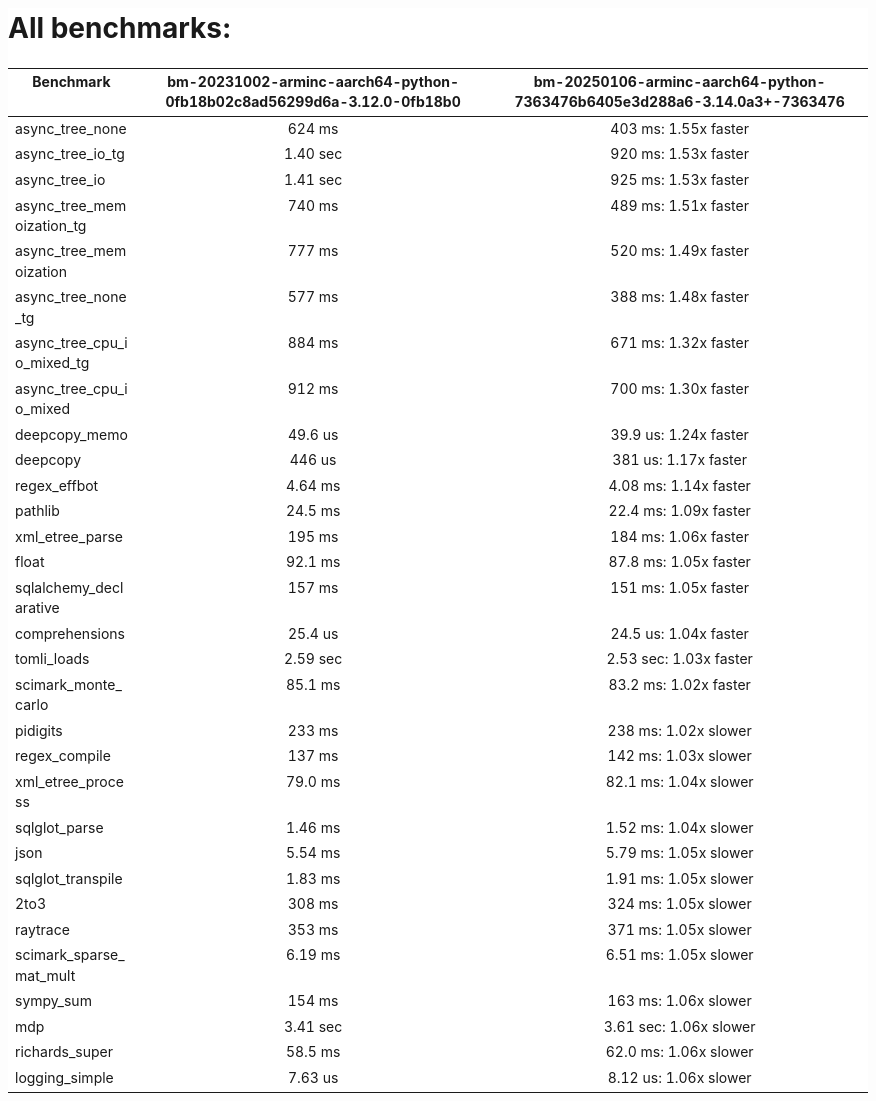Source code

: All benchmarks:
===============

| Benchmark                  | bm-20231002-arminc-aarch64-python-0fb18b02c8ad56299d6a-3.12.0-0fb18b0 | bm-20250106-arminc-aarch64-python-7363476b6405e3d288a6-3.14.0a3+-7363476 |
|----------------------------|:---------------------------------------------------------------------:|:------------------------------------------------------------------------:|
| async_tree_none            | 624 ms                                                                | 403 ms: 1.55x faster                                                     |
| async_tree_io_tg           | 1.40 sec                                                              | 920 ms: 1.53x faster                                                     |
| async_tree_io              | 1.41 sec                                                              | 925 ms: 1.53x faster                                                     |
| async_tree_memoization_tg  | 740 ms                                                                | 489 ms: 1.51x faster                                                     |
| async_tree_memoization     | 777 ms                                                                | 520 ms: 1.49x faster                                                     |
| async_tree_none_tg         | 577 ms                                                                | 388 ms: 1.48x faster                                                     |
| async_tree_cpu_io_mixed_tg | 884 ms                                                                | 671 ms: 1.32x faster                                                     |
| async_tree_cpu_io_mixed    | 912 ms                                                                | 700 ms: 1.30x faster                                                     |
| deepcopy_memo              | 49.6 us                                                               | 39.9 us: 1.24x faster                                                    |
| deepcopy                   | 446 us                                                                | 381 us: 1.17x faster                                                     |
| regex_effbot               | 4.64 ms                                                               | 4.08 ms: 1.14x faster                                                    |
| pathlib                    | 24.5 ms                                                               | 22.4 ms: 1.09x faster                                                    |
| xml_etree_parse            | 195 ms                                                                | 184 ms: 1.06x faster                                                     |
| float                      | 92.1 ms                                                               | 87.8 ms: 1.05x faster                                                    |
| sqlalchemy_declarative     | 157 ms                                                                | 151 ms: 1.05x faster                                                     |
| comprehensions             | 25.4 us                                                               | 24.5 us: 1.04x faster                                                    |
| tomli_loads                | 2.59 sec                                                              | 2.53 sec: 1.03x faster                                                   |
| scimark_monte_carlo        | 85.1 ms                                                               | 83.2 ms: 1.02x faster                                                    |
| pidigits                   | 233 ms                                                                | 238 ms: 1.02x slower                                                     |
| regex_compile              | 137 ms                                                                | 142 ms: 1.03x slower                                                     |
| xml_etree_process          | 79.0 ms                                                               | 82.1 ms: 1.04x slower                                                    |
| sqlglot_parse              | 1.46 ms                                                               | 1.52 ms: 1.04x slower                                                    |
| json                       | 5.54 ms                                                               | 5.79 ms: 1.05x slower                                                    |
| sqlglot_transpile          | 1.83 ms                                                               | 1.91 ms: 1.05x slower                                                    |
| 2to3                       | 308 ms                                                                | 324 ms: 1.05x slower                                                     |
| raytrace                   | 353 ms                                                                | 371 ms: 1.05x slower                                                     |
| scimark_sparse_mat_mult    | 6.19 ms                                                               | 6.51 ms: 1.05x slower                                                    |
| sympy_sum                  | 154 ms                                                                | 163 ms: 1.06x slower                                                     |
| mdp                        | 3.41 sec                                                              | 3.61 sec: 1.06x slower                                                   |
| richards_super             | 58.5 ms                                                               | 62.0 ms: 1.06x slower                                                    |
| logging_simple             | 7.63 us                                                               | 8.12 us: 1.06x slower                                                    |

WHAT TO DO: Could you print all of the entries above exactly as written, minus the pictures?

YOUR RESPONSE:
Source code

: All benchmarks:
===============

| Benchmark                  | bm-20231002-arminc-aarch64-python-0fb18b02c8ad56299d6a-3.12.0-0fb18b0 | bm-20250106-arminc-aarch64-python-7363476b6405e3d288a6-3.14.0a3+-7363476 |
|----------------------------|:---------------------------------------------------------------------:|:------------------------------------------------------------------------:|
| async_tree_none            | 624 ms                                                                | 403 ms: 1.55x faster                                                     |
| async_tree_io_tg           | 1.40 sec                                                              | 920 ms: 1.53x faster                                                     |
| async_tree_io              | 1.41 sec                                                              | 925 ms: 1.53x faster                                                     |
| async_tree_memoization_tg  | 740 ms                                                                | 489 ms: 1.51x faster                                                     |
| async_tree_memoization     | 777 ms                                                                | 520 ms: 1.49x faster                                                     |
| async_tree_none_tg         | 577 ms                                                                | 388 ms: 1.48x faster                                                     |
| async_tree_cpu_io_mixed_tg | 884 ms                                                                | 671 ms: 1.32x faster                                                     |
| async_tree_cpu_io_mixed    | 912 ms                                                                | 700 ms: 1.30x faster                                                     |
| deepcopy_memo              | 49.6 us                                                               | 39.9 us: 1.24x faster                                                    |
| deepcopy                   | 446 us                                                                | 381 us: 1.17x faster                                                     |
| regex_effbot               | 4.64 ms                                                               | 4.08 ms: 1.14x faster                                                    |
| pathlib                    | 24.5 ms                                                               | 22.4 ms: 1.09x faster                                                    |
| xml_etree_parse            | 195 ms                                                                | 184 ms: 1.06x faster                                                     |
| float                      | 92.1 ms                                                               | 87.8 ms: 1.05x faster                                                    |
| sqlalchemy_declarative     | 157 ms                                                                | 151 ms: 1.05x faster                                                     |
| comprehensions             | 25.4 us                                                               | 24.5 us: 1.04x faster                                                    |
| tomli_loads                | 2.59 sec                                                              | 2.53 sec: 1.03x faster                                                   |
| scimark_monte_carlo        | 85.1 ms                                                               | 83.2 ms: 1.02x faster                                                    |
| pidigits                   | 233 ms                                                                | 238 ms: 1.02x slower                                                     |
| regex_compile              | 137 ms                                                                | 142 ms: 1.03x slower                                                     |
| xml_etree_process          | 79.0 ms                                                               | 82.1 ms: 1.04x slower                                                    |
| sqlglot_parse              | 1.46 ms                                                               | 1.52 ms: 1.04x slower                                                    |
| json                       | 5.54 ms                                                               | 5.79 ms: 1.05x slower                                                    |
| sqlglot_transpile          | 1.83 ms                                                               | 1.91 ms: 1.05x slower                                                    |
| 2to3                       | 308 ms                                                                | 324 ms: 1.05x slower                                                     |
| raytrace                   | 353 ms                                                                | 371 ms: 1.05x slower                                                     |
| scimark_sparse_mat_mult    | 6.19 ms                                                               | 6.51 ms: 1.05x slower                                                    |
| sympy_sum                  | 154 ms                                                                | 163 ms: 1.06x slower                                                     |
| mdp                        | 3.41 sec                                                              | 3.61 sec: 1.06x slower                                                   |
| richards_super             | 58.5 ms                                                               | 62.0 ms: 1.06x slower                                                    |
| logging_simple             | 7.63 us                                                               | 8.12 us: 1.06x slower                                                    |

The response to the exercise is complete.